Le problème principal, et bien connu, est celui de l’insécurité juridique, qui vient du fait qu’il y a pléthore de normes. Des normes qui pendant un même quinquennat peuvent être remises en cause plusieurs fois, ou qui sont rédigées de telle manière que nous faisons face à des périodes d’incertitude qui ne sont pas agréables pour les entreprises. Nous nous sommes donc demandés quelles seraient nos suggestions pour faire évoluer les choses, et nous proposons par exemple qu’il ne soit pas possible de légiférer sur un même sujet durant un quinquennat, en tout cas pas sans étude d’impact. Il faudrait en effet évaluer le coût consécutif à une législation : on ne peut pas légiférer dans un sens, et trois ans après demander aux entreprises de réinvestir pour mettre en œuvre quelque chose de différent.
Nous suggérons également d’utiliser le droit à l’expérimentation, qui permettrait d’avoir des propositions mises à l’essai. Il est utilisé dans les mondes nouveaux comme le monde digital, et nous l’avons même évoqué pour le legal privilege.

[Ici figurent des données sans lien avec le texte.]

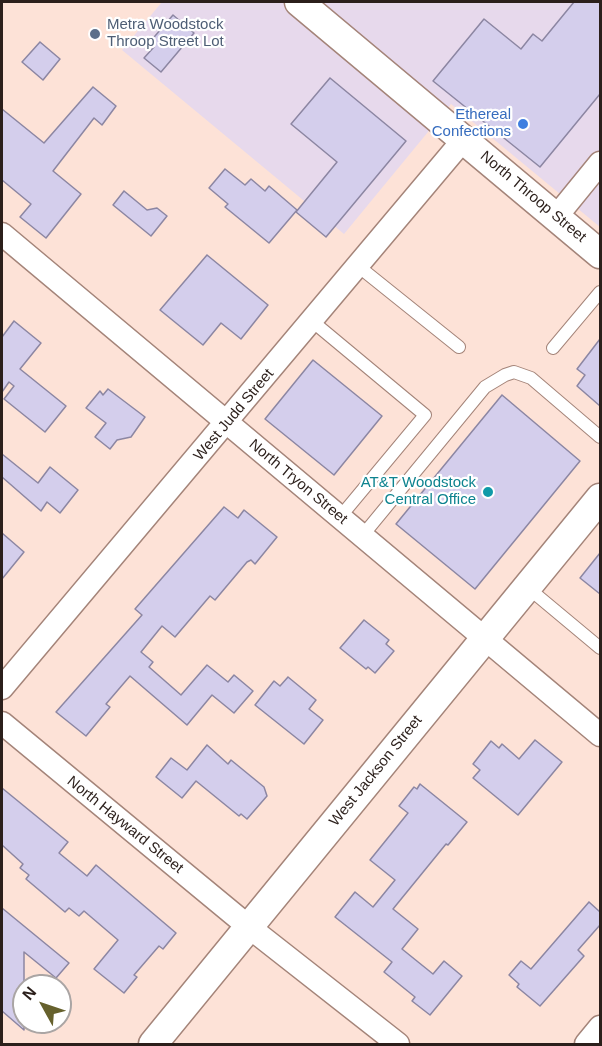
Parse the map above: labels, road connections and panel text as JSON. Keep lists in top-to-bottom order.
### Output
{
  "streets": {
    "street": [
      "North Throop Street",
      "West Judd Street",
      "North Tryon Street",
      "West Jackson Street",
      "North Hayward Street"
    ]
  },
  "crossings": [
    ["North Throop Street", "West Judd Street"],
    ["West Judd Street", "North Tryon Street"],
    ["North Tryon Street", "West Jackson Street"],
    ["West Jackson Street", "North Hayward Street"]
  ],
  "places": ["Metra Woodstock Throop Street Lot", "Ethereal Confections", "AT&T Woodstock Central Office"],
  "north": "top left"
}
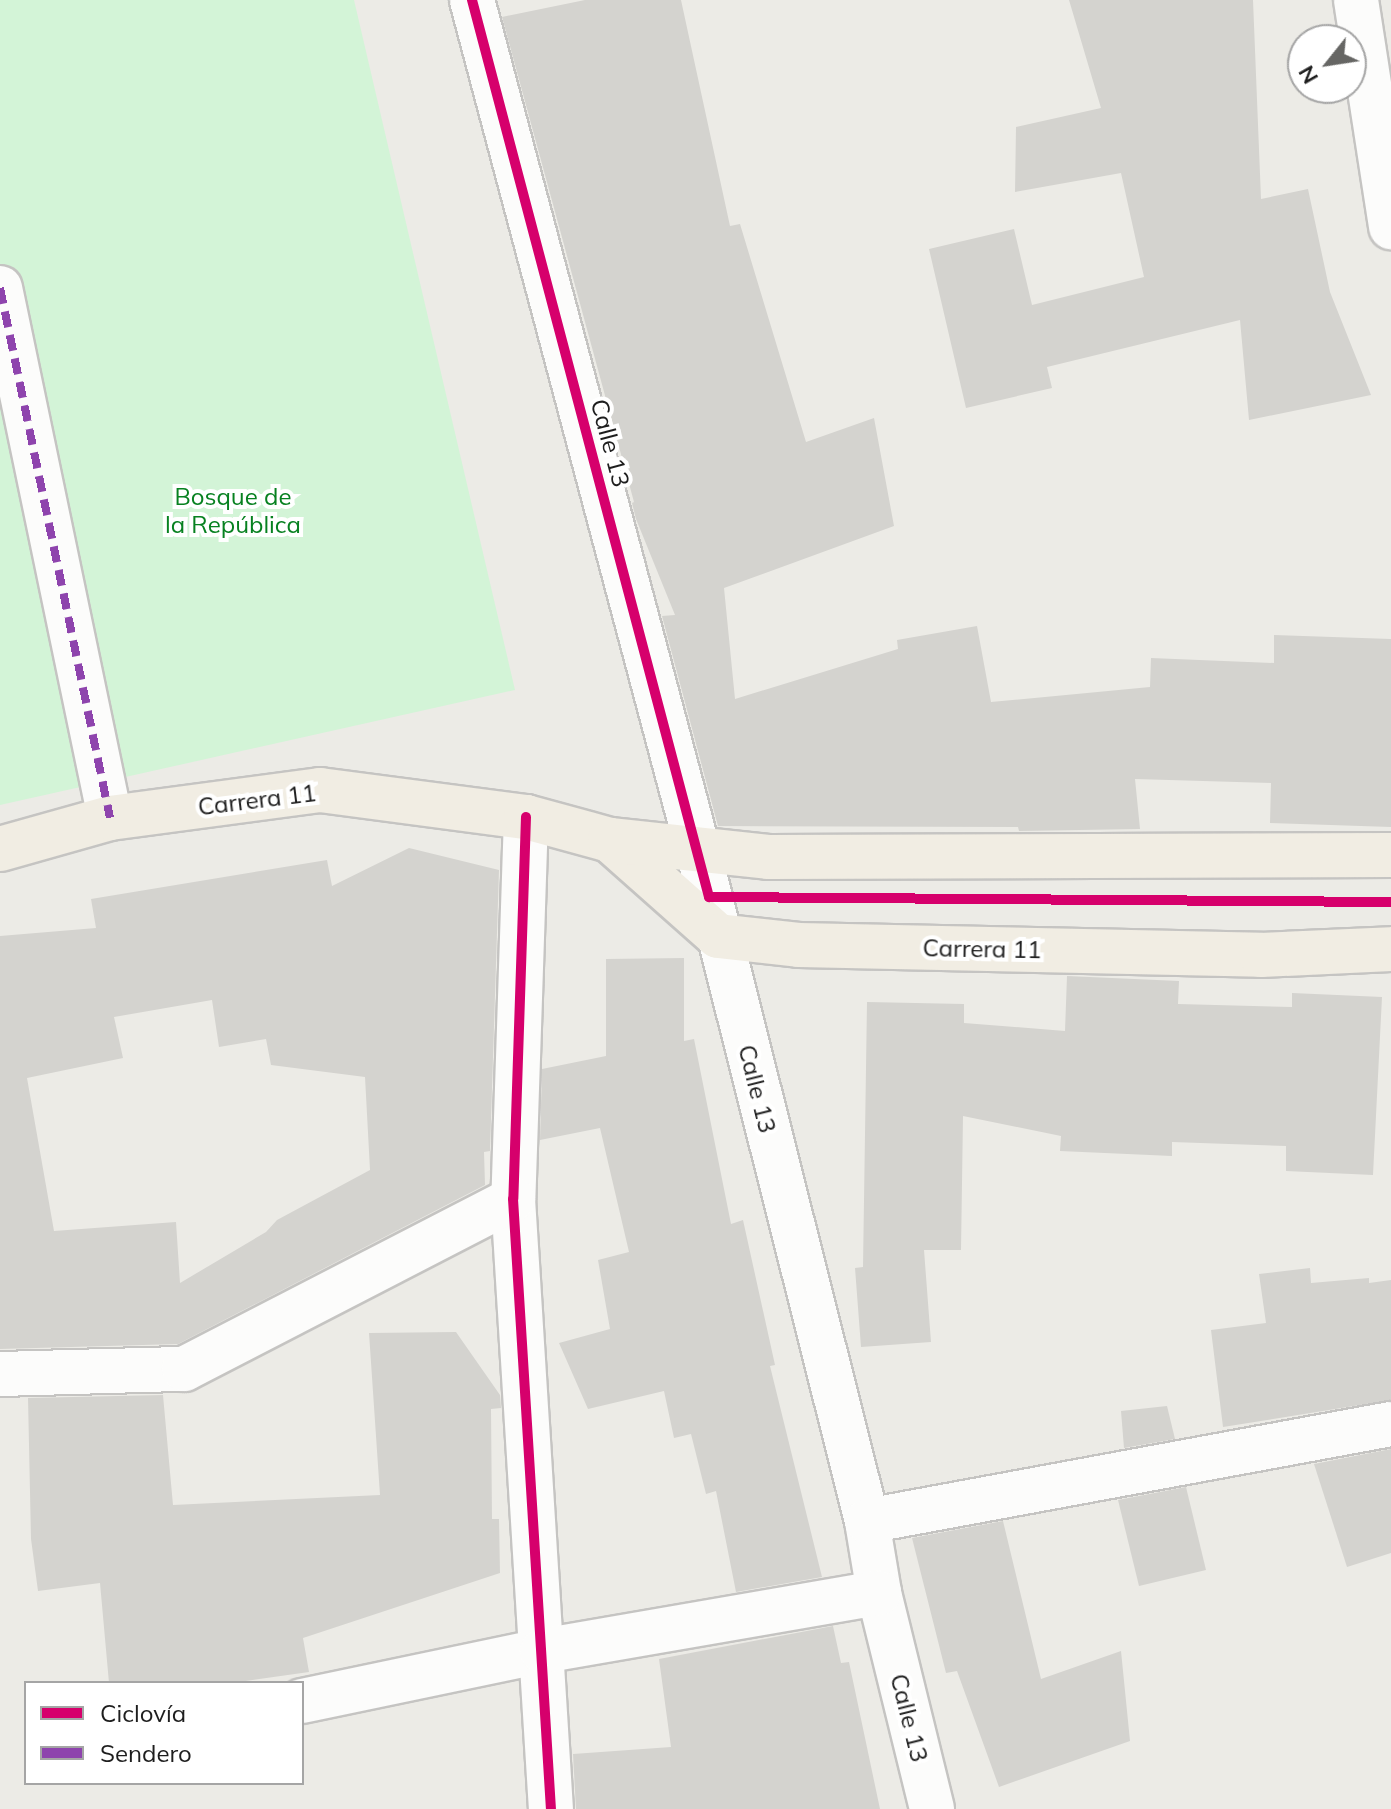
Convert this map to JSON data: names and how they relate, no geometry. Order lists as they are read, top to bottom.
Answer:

Je pense que certaines propositions faciliteraient la sécurité de l’entreprise dans son environnement de travail et renforceraient l’attractivité de la France. Notre pays est un État stable, avec un monde judiciaire et des compétences reconnues. Mais quand vous négociez à l’international, le fait d’avoir des lois rétroactives, des changements de régimes fiscaux tous les deux ans, que vous avez des lois qui s’accumulent, fait peur aux autres parties.

Suite à cette interpellation, deux candidats ont répondu aux propositions de l’AFJE. Retrouvez ici les réponses d’Emmanuel Macron et François Fillon.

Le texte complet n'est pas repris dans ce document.